As previously discussed, the first step, (a), is the low-pass filtering, the second step, (b), is finding and optimizing the convex sets, and the last one, (c), is joining the convex sets in a continuous manner. In the case of simulated data, the performance of the algorithm is flawless. Figures 24 depict the experimental Raman spectra of paracetamol, prednisone acetate tablets (PATs), and chondrocytes in cartilage, respectively.

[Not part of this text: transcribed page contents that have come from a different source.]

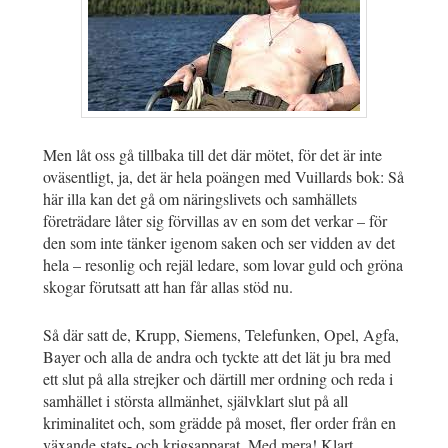
Men låt oss gå tillbaka till det där mötet, för det är inte
oväsentligt, ja, det är hela poängen med Vuillards bok: Så
här illa kan det gå om näringslivets och samhällets
företrädare låter sig förvillas av en som det verkar – för
den som inte tänker igenom saken och ser vidden av det
hela – resonlig och rejäl ledare, som lovar guld och gröna
skogar förutsatt att han får allas stöd nu.
Så där satt de, Krupp, Siemens, Telefunken, Opel, Agfa,
Bayer och alla de andra och tyckte att det lät ju bra med
ett slut på alla strejker och därtill mer ordning och reda i
samhället i största allmänhet, självklart slut på all
kriminalitet och, som grädde på moset, fler order från en
växande stats- och krigsapparat. Med mera! Klart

It is evident that the more complicated the signal is, the more Fourier components are needed to approximate the experimental baseline curve. A rough approximation, however, is adequate even for complicated spectra with several bands (Figure 2). In all cases, the background is clearly defined and the signal which does not belong to peak areas is efficiently diminished. Since the Fourier transformation is not applied for smoothing but for extracting the geometric characteristics, the signal retains all its original features avoiding distortions. Nevertheless, in some spectra with low S/N ratio, this may result in negative peaks in the background estimation procedure (circle in Figure 3(c)) due to the calculation methodology of the “median” which does not take into consideration the local slope of the signal but the whole one. A fitting procedure of the data within each convex region will immediately remove such artifacts. However, we did not introduce this computationally intensive improvement because (i) negative peaks appeared only once in our test cases and (ii) we tried to keep the method simple and purely geometric.

5. Conclusions

A computational geometry method for the estimation of the Raman background signal of highly fluorescent samples has been described in this study. Background subtraction was achieved in all cases while the peaks were preserved. The proposed algorithm is semiautomated and requires user input for two variables which define the degree of the Fourier series approximation and the connection of the convex sets. The method is valid for all signals which are convex, that is, one-directional, and, as such, it can be possibly applied to other spectroscopic techniques as well as X-ray powder diffractograms. Preliminary results confirm its wide applicability across diverse spectroscopic data.


The authors thank Dr. Zhi-Min Zhang and Dr. Claudia Beleites for providing the raw data considered in this paper.